One way that companies can help their middle managers to improve in a cost-effective way is by running on-site coaching clinics, says Mark Hodgson, talent management practice leader at Right Management, part of ManpowerGroup. The consultancy also points out that managers need to provide rounded support to employees because working long hours, higher levels of stress, family demands, and personal issues can all have a very clear effect on productivity and engagement.
“Organisations need to acknowledge the multi-dimensional nature of this issue, and the ripple effect is creates on individual and organisational performance. Look for opportunities to provide support, which includes initiatives to promote wellbeing as well as support employees’ professional development,” Right Management says.
Another way that workers can be supported is by offering flexible working patterns, such as job sharing, flexi-time and remote working.

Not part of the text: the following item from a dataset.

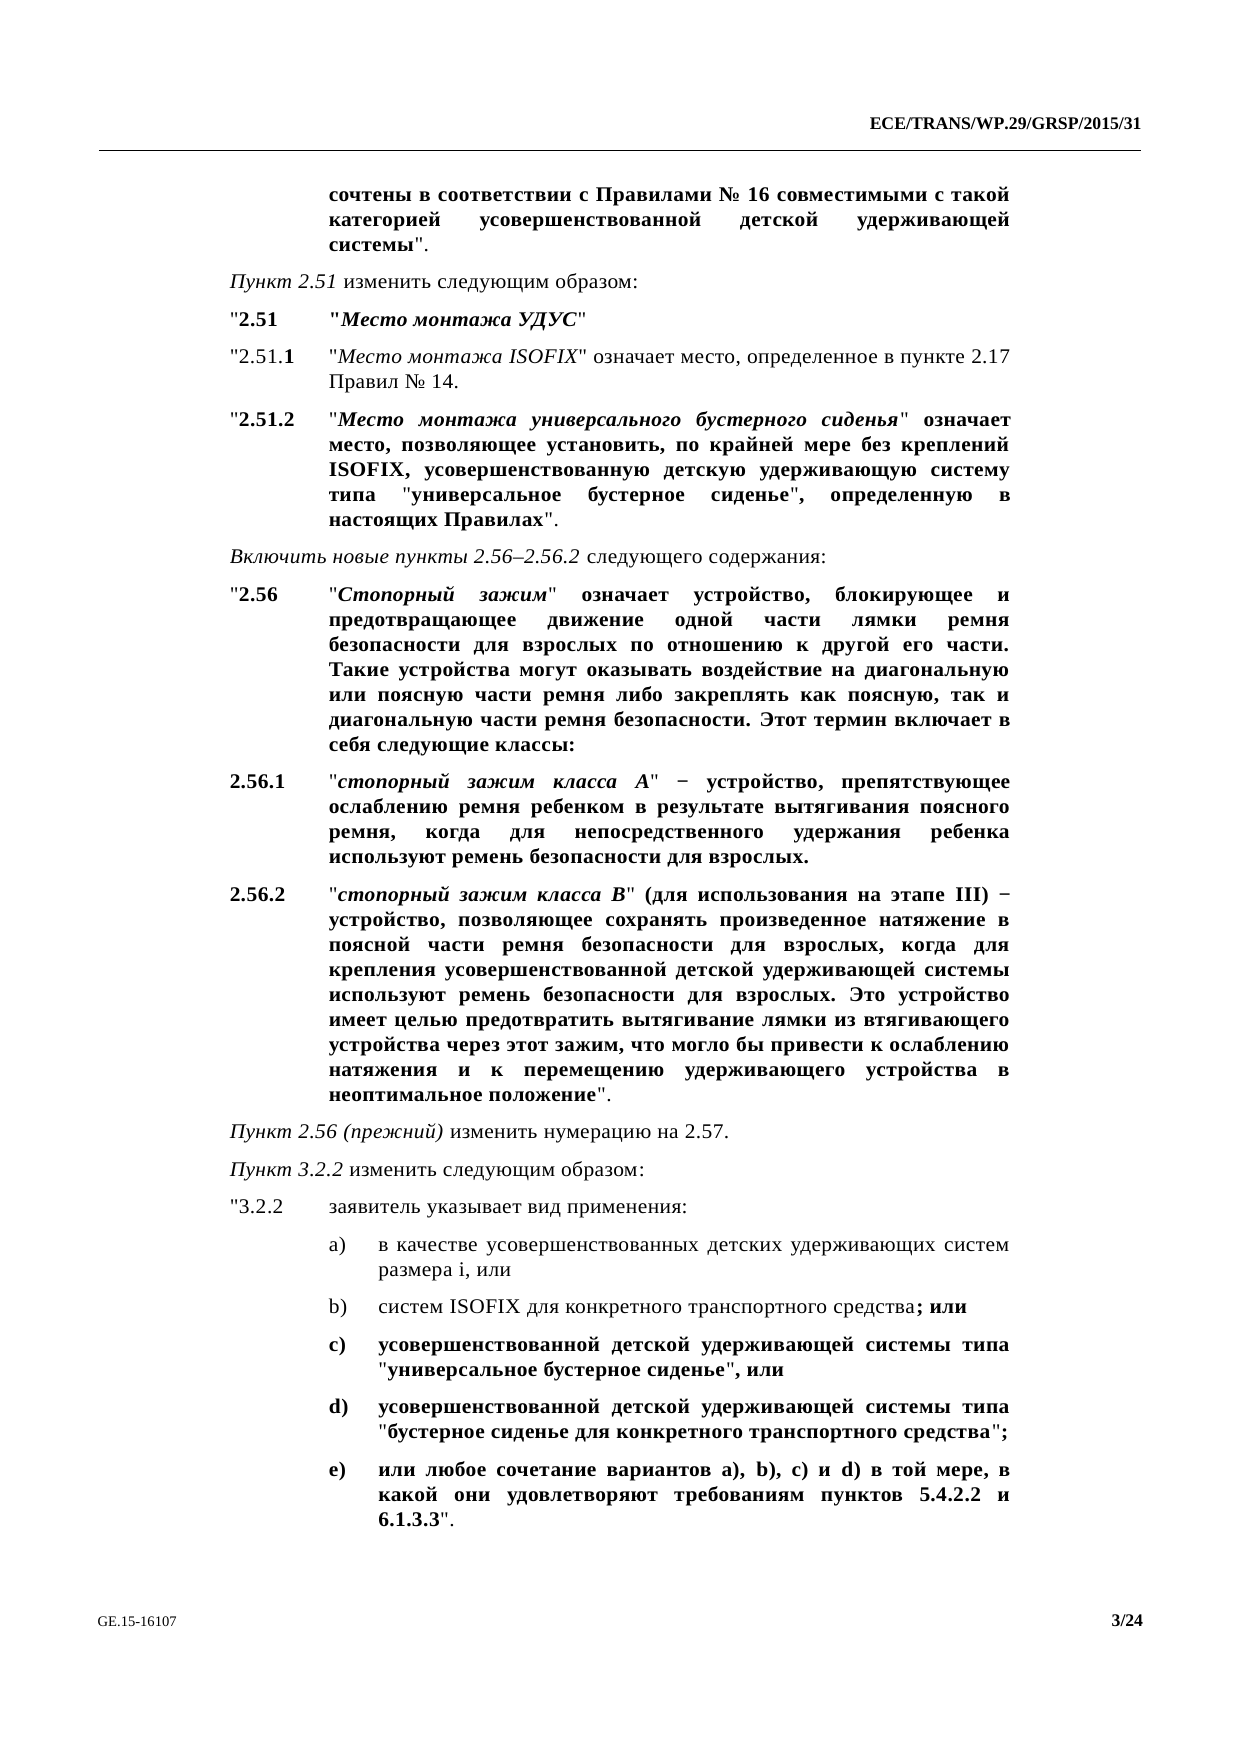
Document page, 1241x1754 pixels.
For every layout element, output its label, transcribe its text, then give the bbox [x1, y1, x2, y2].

text "2.56 "Стопорный зажим" означает устройство, блокирующее и предотвращающее движение одной части лямки ремня безопасности для взрослых по отношению к другой его части. Такие устройства могут оказывать воздействие на диагональную или поясную части ремня либо закреплять как поясную, так и диагональную части ремня безопасности. Этот термин включает в себя следующие классы: [229, 581, 1011, 756]
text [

While management, particularly those in the middle tier, can sometimes oppose such moves, for some jobs it can make no difference whether a worker is logging on from her office PC or a laptop sat on the dining-room table.
There is evidence to suggest that employees who work remotely are more productive, perhaps because there are fewer distractions than in the office, not to mention less noise. Technology also makes it simple to measure productivity for remote workers and quickly identify those who are taking advantage of the arrangement.
However, increasing employee productivity and ensuring that workers are part of that process is not simple. To work, it requires the commitment of everyone in an organisation, from the boardroom to the shopfloor, but those who get the process right will be well rewarded.